I'm trying to learn C++, and from my understanding if a variable goes out of scope then it is destroyed and its memory is reallocated. If I have a class and it's method creates a variable, shouldn't that variable be destroyed after the method call? For example:

class TestClass {
public:
struct Pair{
    std::string name;
    int value;
};
void addPair() {
    //should be deleted after push_back is called?
    Pair x = Pair{ std::string{ "Test Object " }, counter++ };
    pairs.push_back(x);
}
void printPairs() {
    for (int i = 0; i < pairs.size(); i++) {
        std::cout << "pair { " << pairs[i].name << " : " << pairs[i].value << " } " << std::endl;
    }
}
void removePair() {
    pairs.pop_back();
}
private:
    int counter;
    std::vector<Pair> pairs;
};

But when I tried addPair() then printPairs() then removePair() it works fine. Why doesn't it throw an error saying invalid access to memory location?

Answer 1

First, access to variables out of scope is undefined behavior. The program might throw an error but it might even work well. So there's no guarantee an error will be raised.

Second, std::vector::push_back makes a copy of its arguments. So nothing to worry about when passing local variables to it.

Answer 2

You said:

from my understanding if a variable goes out of scope then it is destroyed and its memory is reallocated.

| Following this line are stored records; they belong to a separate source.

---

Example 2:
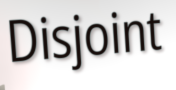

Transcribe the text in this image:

Disjoint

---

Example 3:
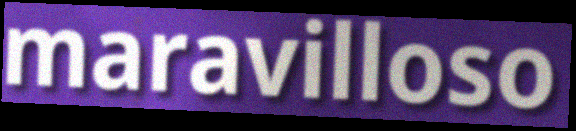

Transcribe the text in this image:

maravilloso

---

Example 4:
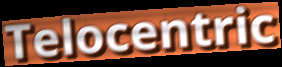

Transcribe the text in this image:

Telocentric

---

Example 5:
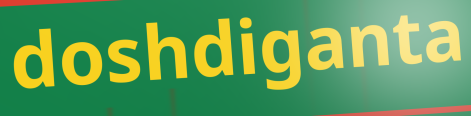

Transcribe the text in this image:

doshdiganta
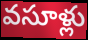
వసూళ్లు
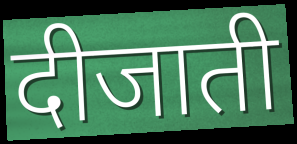
दीजाती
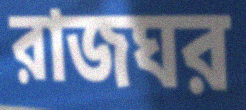
রাজঘর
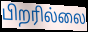
பிறரில்லை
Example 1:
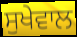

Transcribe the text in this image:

ਸੁਖੇਵਾਲ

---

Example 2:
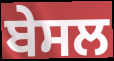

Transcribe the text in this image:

ਬੇਸਲ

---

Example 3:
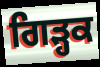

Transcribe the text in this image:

ਗਿੜ੍ਹਕ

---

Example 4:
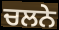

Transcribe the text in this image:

ਚਲਨੇ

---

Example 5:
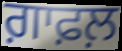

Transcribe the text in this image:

ਗ਼ਾਫ਼ਲ਼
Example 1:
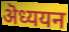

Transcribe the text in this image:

ऄध्ययन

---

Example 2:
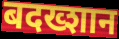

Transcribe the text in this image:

बदख्शान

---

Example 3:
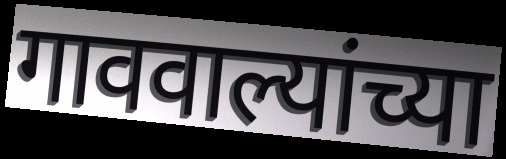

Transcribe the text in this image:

गाववाल्यांच्या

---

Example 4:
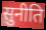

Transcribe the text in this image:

सुनीति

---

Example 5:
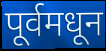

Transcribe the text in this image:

पूर्वमधून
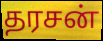
தரசன்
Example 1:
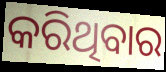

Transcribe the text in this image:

କରିଥିବାର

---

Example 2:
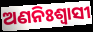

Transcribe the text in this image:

ଅଣନିଃଶ୍ଵାସୀ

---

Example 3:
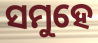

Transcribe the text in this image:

ସମୁହେ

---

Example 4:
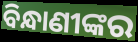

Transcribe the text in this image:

ବିନ୍ଧାଣୀଙ୍କର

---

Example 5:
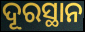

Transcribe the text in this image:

ଦୂରସ୍ଥାନ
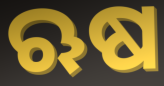
ଋଷ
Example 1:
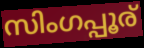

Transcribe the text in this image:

സിംഗപ്പൂര്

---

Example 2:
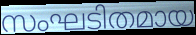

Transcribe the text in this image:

സംഘടിതമായ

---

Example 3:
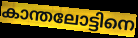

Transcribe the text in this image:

കാന്തലോട്ടിനെ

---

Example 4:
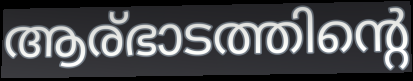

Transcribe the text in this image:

ആര്ഭാടത്തിന്റെ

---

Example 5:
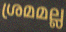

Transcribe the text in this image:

ശ്രമമല്ല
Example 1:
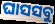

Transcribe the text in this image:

ଘାସସବୁ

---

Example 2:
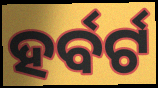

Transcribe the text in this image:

ହର୍ବର୍ଟ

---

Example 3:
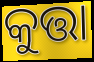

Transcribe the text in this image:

କୁତ୍ତା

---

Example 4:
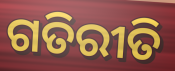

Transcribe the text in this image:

ଗତିରୀତି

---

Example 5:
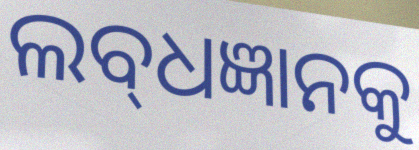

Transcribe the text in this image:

ଲବ୍‌ଧଜ୍ଞାନକୁ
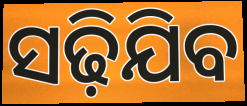
ସଢ଼ିଯିବ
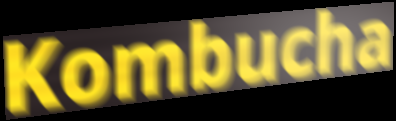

That is correct. "reallocated" is not correct word I would use. I would phrase that as: The memory used by the object is available to be used by other objects.

And then you asked:

If I have a class and it's method creates a variable, shouldn't that variable be destroyed after the method call?

That is correct.

However, your situation is different.

When you use:

pairs.push_back(x);

a copy of x is placed in pairs. The copy continues to live in pairs after the function returns. Hence, printPairs() and removePair() work just fine.